LISTED ENTRIES START
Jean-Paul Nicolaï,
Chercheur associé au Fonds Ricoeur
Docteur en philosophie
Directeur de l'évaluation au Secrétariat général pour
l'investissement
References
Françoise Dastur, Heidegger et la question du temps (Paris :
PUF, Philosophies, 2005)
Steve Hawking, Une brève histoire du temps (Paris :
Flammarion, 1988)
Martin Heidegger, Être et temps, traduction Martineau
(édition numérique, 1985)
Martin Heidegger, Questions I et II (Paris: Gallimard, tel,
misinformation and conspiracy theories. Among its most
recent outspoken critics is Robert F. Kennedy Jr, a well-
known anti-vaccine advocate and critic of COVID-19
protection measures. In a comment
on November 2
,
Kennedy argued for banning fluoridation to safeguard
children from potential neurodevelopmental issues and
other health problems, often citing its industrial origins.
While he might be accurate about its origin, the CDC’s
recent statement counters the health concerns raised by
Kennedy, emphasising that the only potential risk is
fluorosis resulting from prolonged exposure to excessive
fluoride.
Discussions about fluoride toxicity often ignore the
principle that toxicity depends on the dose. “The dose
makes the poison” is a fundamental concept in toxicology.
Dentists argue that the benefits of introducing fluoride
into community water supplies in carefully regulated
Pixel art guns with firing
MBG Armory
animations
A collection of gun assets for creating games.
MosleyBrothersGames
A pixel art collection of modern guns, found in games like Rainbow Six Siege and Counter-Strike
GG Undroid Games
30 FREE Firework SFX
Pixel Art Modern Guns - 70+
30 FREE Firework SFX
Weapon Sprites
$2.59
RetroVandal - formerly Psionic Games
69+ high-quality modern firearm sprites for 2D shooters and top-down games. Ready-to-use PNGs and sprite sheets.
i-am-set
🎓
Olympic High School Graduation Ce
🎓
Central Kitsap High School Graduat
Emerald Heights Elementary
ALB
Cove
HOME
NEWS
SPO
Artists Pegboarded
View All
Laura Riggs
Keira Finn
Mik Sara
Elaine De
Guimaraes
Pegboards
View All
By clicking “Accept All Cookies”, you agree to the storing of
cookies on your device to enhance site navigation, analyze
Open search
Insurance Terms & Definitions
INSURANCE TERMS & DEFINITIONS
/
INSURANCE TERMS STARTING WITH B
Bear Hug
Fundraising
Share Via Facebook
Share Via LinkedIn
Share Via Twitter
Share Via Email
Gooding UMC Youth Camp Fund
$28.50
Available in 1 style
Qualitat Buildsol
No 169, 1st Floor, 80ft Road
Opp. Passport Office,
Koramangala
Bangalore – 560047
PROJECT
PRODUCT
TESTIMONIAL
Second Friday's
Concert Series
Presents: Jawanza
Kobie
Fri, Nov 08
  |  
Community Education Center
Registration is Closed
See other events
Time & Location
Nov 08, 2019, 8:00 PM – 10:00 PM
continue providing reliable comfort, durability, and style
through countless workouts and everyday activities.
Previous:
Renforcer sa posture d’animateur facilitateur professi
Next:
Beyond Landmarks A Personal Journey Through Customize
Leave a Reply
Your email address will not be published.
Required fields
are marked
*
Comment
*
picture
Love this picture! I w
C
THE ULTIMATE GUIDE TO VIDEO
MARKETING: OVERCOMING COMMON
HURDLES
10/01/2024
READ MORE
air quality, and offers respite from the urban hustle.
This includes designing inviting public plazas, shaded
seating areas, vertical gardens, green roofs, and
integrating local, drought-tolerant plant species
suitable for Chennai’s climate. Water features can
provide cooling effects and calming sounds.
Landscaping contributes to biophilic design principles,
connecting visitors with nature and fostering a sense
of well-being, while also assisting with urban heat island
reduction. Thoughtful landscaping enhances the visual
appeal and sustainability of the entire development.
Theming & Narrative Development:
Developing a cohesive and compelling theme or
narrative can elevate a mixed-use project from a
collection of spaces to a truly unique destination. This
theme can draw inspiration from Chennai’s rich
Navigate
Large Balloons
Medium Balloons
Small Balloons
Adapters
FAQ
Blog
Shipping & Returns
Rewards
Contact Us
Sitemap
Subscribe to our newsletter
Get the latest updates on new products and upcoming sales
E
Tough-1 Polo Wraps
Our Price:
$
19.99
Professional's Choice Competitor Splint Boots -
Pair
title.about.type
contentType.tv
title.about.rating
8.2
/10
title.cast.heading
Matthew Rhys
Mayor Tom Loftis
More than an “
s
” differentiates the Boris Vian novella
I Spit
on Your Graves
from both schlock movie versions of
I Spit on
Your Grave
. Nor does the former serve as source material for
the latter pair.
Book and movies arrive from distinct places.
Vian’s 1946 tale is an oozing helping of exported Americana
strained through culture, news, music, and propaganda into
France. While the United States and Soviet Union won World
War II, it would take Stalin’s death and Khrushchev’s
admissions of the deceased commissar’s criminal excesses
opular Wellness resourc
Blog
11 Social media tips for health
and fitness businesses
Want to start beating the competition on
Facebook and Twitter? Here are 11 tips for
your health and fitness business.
LISTED ENTRIES END
## BRIEF
Copy out every row above word for word, keeping the same line breaks.

## TASK OUTPUT
Jean-Paul Nicolaï,
Chercheur associé au Fonds Ricoeur
Docteur en philosophie
Directeur de l'évaluation au Secrétariat général pour
l'investissement
References
Françoise Dastur, Heidegger et la question du temps (Paris :
PUF, Philosophies, 2005)
Steve Hawking, Une brève histoire du temps (Paris :
Flammarion, 1988)
Martin Heidegger, Être et temps, traduction Martineau
(édition numérique, 1985)
Martin Heidegger, Questions I et II (Paris: Gallimard, tel,
misinformation and conspiracy theories. Among its most
recent outspoken critics is Robert F. Kennedy Jr, a well-
known anti-vaccine advocate and critic of COVID-19
protection measures. In a comment
on November 2
,
Kennedy argued for banning fluoridation to safeguard
children from potential neurodevelopmental issues and
other health problems, often citing its industrial origins.
While he might be accurate about its origin, the CDC’s
recent statement counters the health concerns raised by
Kennedy, emphasising that the only potential risk is
fluorosis resulting from prolonged exposure to excessive
fluoride.
Discussions about fluoride toxicity often ignore the
principle that toxicity depends on the dose. “The dose
makes the poison” is a fundamental concept in toxicology.
Dentists argue that the benefits of introducing fluoride
into community water supplies in carefully regulated
Pixel art guns with firing
MBG Armory
animations
A collection of gun assets for creating games.
MosleyBrothersGames
A pixel art collection of modern guns, found in games like Rainbow Six Siege and Counter-Strike
GG Undroid Games
30 FREE Firework SFX
Pixel Art Modern Guns - 70+
30 FREE Firework SFX
Weapon Sprites
$2.59
RetroVandal - formerly Psionic Games
69+ high-quality modern firearm sprites for 2D shooters and top-down games. Ready-to-use PNGs and sprite sheets.
i-am-set
🎓
Olympic High School Graduation Ce
🎓
Central Kitsap High School Graduat
Emerald Heights Elementary
ALB
Cove
HOME
NEWS
SPO
Artists Pegboarded
View All
Laura Riggs
Keira Finn
Mik Sara
Elaine De
Guimaraes
Pegboards
View All
By clicking “Accept All Cookies”, you agree to the storing of
cookies on your device to enhance site navigation, analyze
Open search
Insurance Terms & Definitions
INSURANCE TERMS & DEFINITIONS
/
INSURANCE TERMS STARTING WITH B
Bear Hug
Fundraising
Share Via Facebook
Share Via LinkedIn
Share Via Twitter
Share Via Email
Gooding UMC Youth Camp Fund
$28.50
Available in 1 style
Qualitat Buildsol
No 169, 1st Floor, 80ft Road
Opp. Passport Office,
Koramangala
Bangalore – 560047
PROJECT
PRODUCT
TESTIMONIAL
Second Friday's
Concert Series
Presents: Jawanza
Kobie
Fri, Nov 08
  |  
Community Education Center
Registration is Closed
See other events
Time & Location
Nov 08, 2019, 8:00 PM – 10:00 PM
continue providing reliable comfort, durability, and style
through countless workouts and everyday activities.
Previous:
Renforcer sa posture d’animateur facilitateur professi
Next:
Beyond Landmarks A Personal Journey Through Customize
Leave a Reply
Your email address will not be published.
Required fields
are marked
*
Comment
*
picture
Love this picture! I w
C
THE ULTIMATE GUIDE TO VIDEO
MARKETING: OVERCOMING COMMON
HURDLES
10/01/2024
READ MORE
air quality, and offers respite from the urban hustle.
This includes designing inviting public plazas, shaded
seating areas, vertical gardens, green roofs, and
integrating local, drought-tolerant plant species
suitable for Chennai’s climate. Water features can
provide cooling effects and calming sounds.
Landscaping contributes to biophilic design principles,
connecting visitors with nature and fostering a sense
of well-being, while also assisting with urban heat island
reduction. Thoughtful landscaping enhances the visual
appeal and sustainability of the entire development.
Theming & Narrative Development:
Developing a cohesive and compelling theme or
narrative can elevate a mixed-use project from a
collection of spaces to a truly unique destination. This
theme can draw inspiration from Chennai’s rich
Navigate
Large Balloons
Medium Balloons
Small Balloons
Adapters
FAQ
Blog
Shipping & Returns
Rewards
Contact Us
Sitemap
Subscribe to our newsletter
Get the latest updates on new products and upcoming sales
E
Tough-1 Polo Wraps
Our Price:
$
19.99
Professional's Choice Competitor Splint Boots -
Pair
title.about.type
contentType.tv
title.about.rating
8.2
/10
title.cast.heading
Matthew Rhys
Mayor Tom Loftis
More than an “
s
” differentiates the Boris Vian novella
I Spit
on Your Graves
from both schlock movie versions of
I Spit on
Your Grave
. Nor does the former serve as source material for
the latter pair.
Book and movies arrive from distinct places.
Vian’s 1946 tale is an oozing helping of exported Americana
strained through culture, news, music, and propaganda into
France. While the United States and Soviet Union won World
War II, it would take Stalin’s death and Khrushchev’s
admissions of the deceased commissar’s criminal excesses
opular Wellness resourc
Blog
11 Social media tips for health
and fitness businesses
Want to start beating the competition on
Facebook and Twitter? Here are 11 tips for
your health and fitness business.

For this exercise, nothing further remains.